→ Work task
Retype all entries exactly as they stand, excluding pictures.

::::

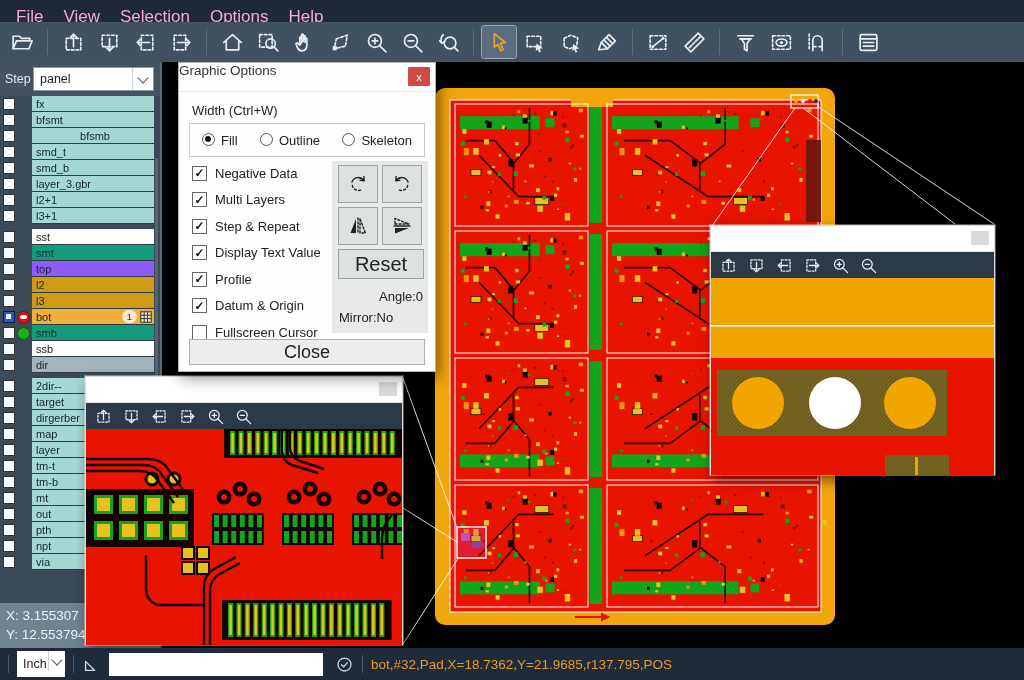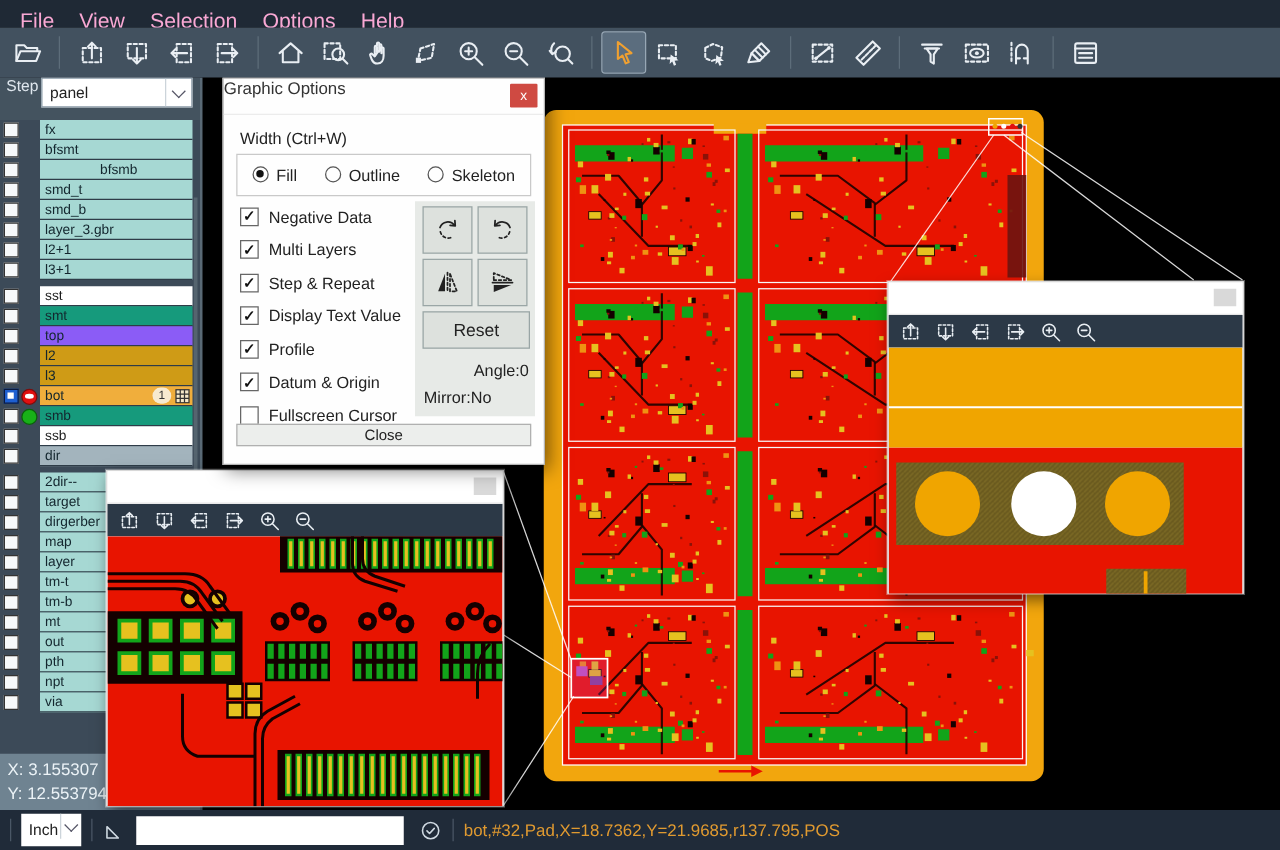--- a/index.html
+++ b/index.html
@@ -17,21 +17,21 @@
   #toolbar{left:0;top:22px;width:1024px;height:40px;background:#42515f;display:flex;
            align-items:center;z-index:40;padding-left:4px;}
   .tbtn{width:34px;height:32px;display:flex;align-items:center;justify-content:center;
         color:#e9eef3;margin:0 1px;border-radius:2px;}
   .tbtn svg{width:25px;height:25px;}
   .tbtn.active{background:#5b6d7e;outline:1px solid #97a7b5;color:#f0a030;}
   .tb-sep{width:1px;height:26px;background:#5d6d7a;margin:0 7px;}
 
   
   #sidebar{left:0;top:62px;width:160px;height:586px;background:#3c4a58;z-index:5;}
-  .step-row{height:34px;background:#44535f;display:flex;}
+  .step-row{height:34px;background:#44535f;display:flex;align-items:center;}
   .step-label{color:#dfe7ee;font-size:12.5px;width:28px;padding-left:5px;}
   .step-select{width:121px;height:24px;background:#fff;border:1px solid #8899a6;display:flex;
                align-items:center;font-size:12.5px;color:#222;padding-left:6px;position:relative;box-sizing:border-box;}
   .step-chev{position:absolute;right:0;top:0;width:20px;height:22px;border-left:1px solid #ccd4da;
              display:flex;align-items:center;justify-content:center;}
   .chev-shape{width:7px;height:7px;border-right:1.6px solid #556;border-bottom:1.6px solid #556;
               transform:rotate(45deg);margin-top:-3px;}
   .layer-row{height:16px;display:flex;align-items:center;position:relative;}
   .lcheck{width:12px;height:12px;background:#f7f9fa;border:1.5px solid #333;margin-left:3px;
           box-sizing:border-box;flex:none;}
@@ -77,26 +77,26 @@
   .check-item{display:flex;align-items:center;gap:8px;font-size:13px;color:#222;height:16px;}
   .cbox{width:15px;height:15px;border:1.4px solid #666;background:#fff;display:flex;align-items:center;
         justify-content:center;font-size:12px;font-weight:bold;color:#111;box-sizing:border-box;flex:none;}
   #dlg-right{position:absolute;left:153px;top:98px;width:96px;height:172px;background:#e7eae7;}
   .xf-grid{position:absolute;left:159px;top:102px;width:86px;display:flex;flex-wrap:wrap;gap:4px;}
   .xf-btn{width:40px;height:38px;background:#dde1dd;border:1px solid #9aa6a6;display:flex;
           align-items:center;justify-content:center;color:#222;box-sizing:border-box;}
   .xf-btn svg{width:24px;height:24px;}
   .dlg-reset{position:absolute;left:159px;top:186px;width:86px;height:30px;background:#dde1dd;
              border:1px solid #99a5a5;display:flex;align-items:center;justify-content:center;
-             font-size:14px;color:#222;box-sizing:border-box;}
+             font-size:20px;color:#222;box-sizing:border-box;}
   .dlg-angle{position:absolute;left:160px;top:226px;font-size:13px;color:#222;margin-left:40px;}
   .dlg-mirror{position:absolute;left:160px;top:247px;font-size:13px;color:#222;}
-  .dlg-closebtn{position:absolute;left:10px;top:276px;width:236px;height:18px;background:#eceeec;
+  .dlg-closebtn{position:absolute;left:10px;top:276px;width:236px;height:26px;background:#eceeec;
                 border:1px solid #b0b0b0;display:flex;align-items:center;justify-content:center;
-                font-size:12px;color:#222;box-sizing:border-box;}
+                font-size:18px;color:#222;box-sizing:border-box;}
 
   
   .magwin{position:absolute;background:#fff;border:1px solid #d8d8d8;z-index:20;
           box-shadow:0 0 0 1px rgba(255,255,255,.35),3px 5px 12px rgba(0,0,0,.55);box-sizing:border-box;}
   #mag1{left:85px;top:376px;width:318px;height:269px;}
   #mag2{left:710px;top:225px;width:285px;height:250px;}
   .mag-title{height:25px;background:#fff;position:relative;border-bottom:1px solid #e6e6e6;}
   .mag-btn{position:absolute;right:5px;top:5px;width:18px;height:14px;background:#d9d9d9;}
   .mag-toolbar{height:26px;background:#2c3947;display:flex;align-items:center;padding-left:3px;}
   .mag-toolbar .tbtn{width:28px;height:22px;margin:0;}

::::

→ Solution below
--- a/index.html
+++ b/index.html
@@ -17,21 +17,21 @@
   #toolbar{left:0;top:22px;width:1024px;height:40px;background:#42515f;display:flex;
            align-items:center;z-index:40;padding-left:4px;}
   .tbtn{width:34px;height:32px;display:flex;align-items:center;justify-content:center;
         color:#e9eef3;margin:0 1px;border-radius:2px;}
   .tbtn svg{width:25px;height:25px;}
   .tbtn.active{background:#5b6d7e;outline:1px solid #97a7b5;color:#f0a030;}
   .tb-sep{width:1px;height:26px;background:#5d6d7a;margin:0 7px;}
 
   
   #sidebar{left:0;top:62px;width:160px;height:586px;background:#3c4a58;z-index:5;}
-  .step-row{height:34px;background:#44535f;display:flex;}
+  .step-row{height:34px;background:#44535f;display:flex;align-items:center;}
   .step-label{color:#dfe7ee;font-size:12.5px;width:28px;padding-left:5px;}
   .step-select{width:121px;height:24px;background:#fff;border:1px solid #8899a6;display:flex;
                align-items:center;font-size:12.5px;color:#222;padding-left:6px;position:relative;box-sizing:border-box;}
   .step-chev{position:absolute;right:0;top:0;width:20px;height:22px;border-left:1px solid #ccd4da;
              display:flex;align-items:center;justify-content:center;}
   .chev-shape{width:7px;height:7px;border-right:1.6px solid #556;border-bottom:1.6px solid #556;
               transform:rotate(45deg);margin-top:-3px;}
   .layer-row{height:16px;display:flex;align-items:center;position:relative;}
   .lcheck{width:12px;height:12px;background:#f7f9fa;border:1.5px solid #333;margin-left:3px;
           box-sizing:border-box;flex:none;}
@@ -77,26 +77,26 @@
   .check-item{display:flex;align-items:center;gap:8px;font-size:13px;color:#222;height:16px;}
   .cbox{width:15px;height:15px;border:1.4px solid #666;background:#fff;display:flex;align-items:center;
         justify-content:center;font-size:12px;font-weight:bold;color:#111;box-sizing:border-box;flex:none;}
   #dlg-right{position:absolute;left:153px;top:98px;width:96px;height:172px;background:#e7eae7;}
   .xf-grid{position:absolute;left:159px;top:102px;width:86px;display:flex;flex-wrap:wrap;gap:4px;}
   .xf-btn{width:40px;height:38px;background:#dde1dd;border:1px solid #9aa6a6;display:flex;
           align-items:center;justify-content:center;color:#222;box-sizing:border-box;}
   .xf-btn svg{width:24px;height:24px;}
   .dlg-reset{position:absolute;left:159px;top:186px;width:86px;height:30px;background:#dde1dd;
              border:1px solid #99a5a5;display:flex;align-items:center;justify-content:center;
-             font-size:14px;color:#222;box-sizing:border-box;}
+             font-size:20px;color:#222;box-sizing:border-box;}
   .dlg-angle{position:absolute;left:160px;top:226px;font-size:13px;color:#222;margin-left:40px;}
   .dlg-mirror{position:absolute;left:160px;top:247px;font-size:13px;color:#222;}
-  .dlg-closebtn{position:absolute;left:10px;top:276px;width:236px;height:18px;background:#eceeec;
+  .dlg-closebtn{position:absolute;left:10px;top:276px;width:236px;height:26px;background:#eceeec;
                 border:1px solid #b0b0b0;display:flex;align-items:center;justify-content:center;
-                font-size:12px;color:#222;box-sizing:border-box;}
+                font-size:18px;color:#222;box-sizing:border-box;}
 
   
   .magwin{position:absolute;background:#fff;border:1px solid #d8d8d8;z-index:20;
           box-shadow:0 0 0 1px rgba(255,255,255,.35),3px 5px 12px rgba(0,0,0,.55);box-sizing:border-box;}
   #mag1{left:85px;top:376px;width:318px;height:269px;}
   #mag2{left:710px;top:225px;width:285px;height:250px;}
   .mag-title{height:25px;background:#fff;position:relative;border-bottom:1px solid #e6e6e6;}
   .mag-btn{position:absolute;right:5px;top:5px;width:18px;height:14px;background:#d9d9d9;}
   .mag-toolbar{height:26px;background:#2c3947;display:flex;align-items:center;padding-left:3px;}
   .mag-toolbar .tbtn{width:28px;height:22px;margin:0;}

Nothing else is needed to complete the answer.